··· RECORDS SHOWN

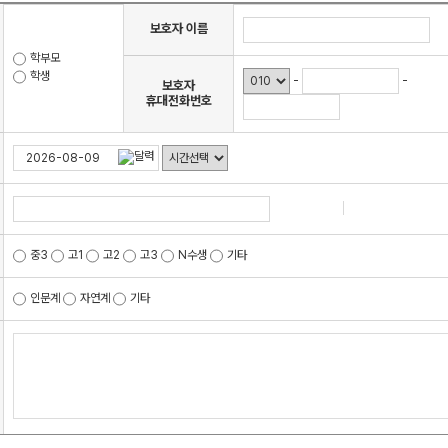
수학 아이젠
보호자 이름
2026 수능 적중 문항
학부모
학생
메가 스마트 리포트
-
-
보호자
휴대전화번호
입시리포트
검색
중3
고1
고2
고3
N수생
기타
인문계
자연계
기타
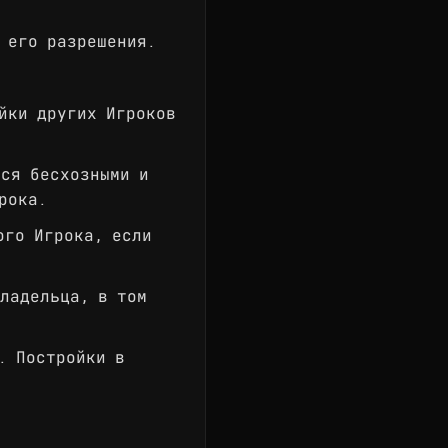
 его разрешения.
йки других Игроков
тся бесхозными и
рока.
ого Игрока, если
ладельца, в том
. Постройки в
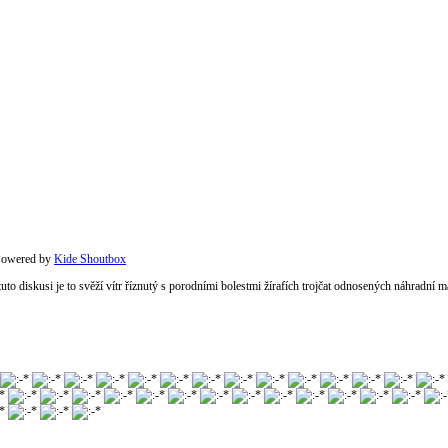
owered by
Kide Shoutbox
 tuto diskusi je to svěží vítr říznutý s porodními bolestmi žírafích trojčat odnosených náhradní 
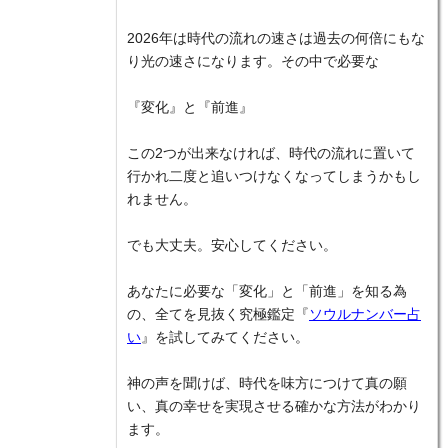
2026年は時代の流れの速さは過去の何倍にもな
り光の速さになります。その中で必要な
『変化』と『前進』
この2つが出来なければ、時代の流れに置いて
行かれ二度と追いつけなくなってしまうかもし
れません。
でも大丈夫。安心してください。
あなたに必要な「変化」と「前進」を知る為
の、全てを見抜く究極鑑定『
ソウルナンバー占
い
』を試してみてください。
神の声を聞けば、時代を味方につけて真の願
い、真の幸せを実現させる確かな方法がわかり
ます。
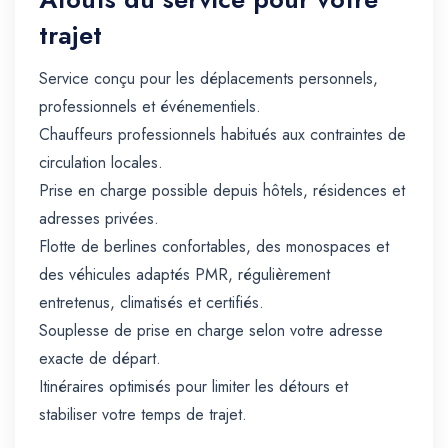
trajet
Service conçu pour les déplacements personnels,
professionnels et événementiels.
Chauffeurs professionnels habitués aux contraintes de
circulation locales.
Prise en charge possible depuis hôtels, résidences et
adresses privées.
Flotte de berlines confortables, des monospaces et
des véhicules adaptés PMR, régulièrement
entretenus, climatisés et certifiés.
Souplesse de prise en charge selon votre adresse
exacte de départ.
Itinéraires optimisés pour limiter les détours et
stabiliser votre temps de trajet.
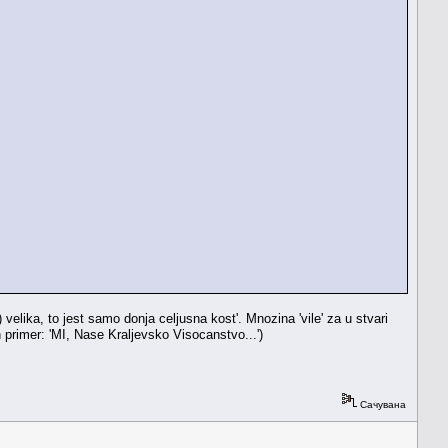
 velika, to jest samo donja celjusna kost'. Mnozina 'vile' za u stvari
primer: 'MI, Nase Kraljevsko Visocanstvo...')
Сачувана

······

• BRIEF
Every line above that carries the string "charge" should be copied.

• REPLY
Prise en charge possible depuis hôtels, résidences et
Souplesse de prise en charge selon votre adresse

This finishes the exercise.